Got a kid who just doesn’t eat dinner?
I did. Last year, Sam went on a toddler dinner strike that just about did me in.
Though things have improved since then, dinner is still not his thing. Frequently, he will take only a few bites. And some nights, he doesn’t take any bites at all.
Why dinner is hard for little kids
I hear from so many parents that their little ones really struggle for dinner.
It makes sense: It’s the end of a long (possibly nap-free) day. They’re done with sitting still, with being told what to do, with keeping it together.

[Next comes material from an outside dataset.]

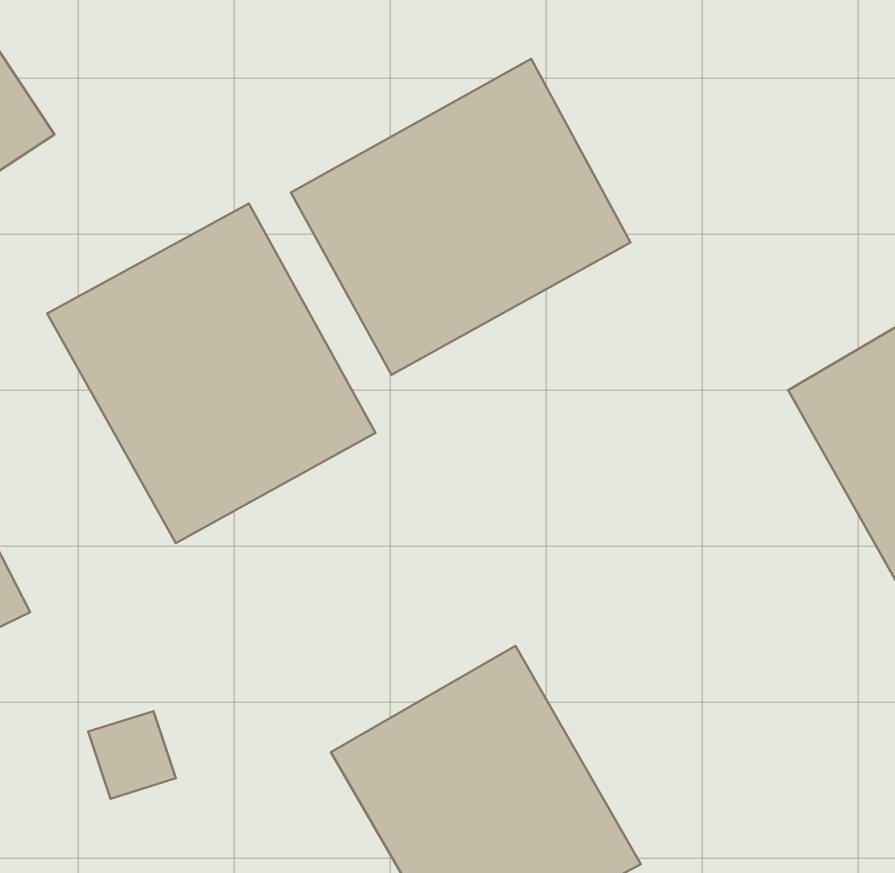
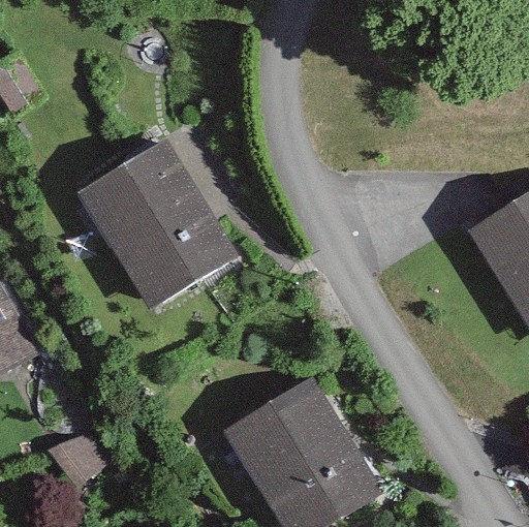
building: [291,59,630,375] -> none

In Sam’s case, his appetite is largest between about 7am-3pm—exactly when he’s expending the most energy.
So come dinnertime, I try to cut him some slack.
This was my solution
The rules still apply:
- You have to join the family at the dinner table
- You eat what the family eats
- You use manners
- You ask to be excused
- No snacks in the hour before dinner except veggies (read more: My Pre-Dinner Snack Strategy).
But on the nights when he barely touches his plate, this tactic has eased my frustrations: We save his plate of food.
If he comes back to the kitchen later saying he’s hungry, we heat it back up for him. We do this in a very matter-of-fact way, not as a punishment.
Yes, there are some nights when he is not pleased with this arrangement (and there are some nights when I simply forget and his meal gets tossed—or eaten by my husband). But most nights, he accepts it.
Like last night, when, after eating only a few bites at dinnertime, he ate his entire plate of (reheated) spaghetti with meat sauce an hour later. Then he asked for (and ate!) a second helping.
The way I see it, Sam may not have enough focus or appetite for our 6pm family dinnertime. But that doesn’t mean he should miss out on dinner.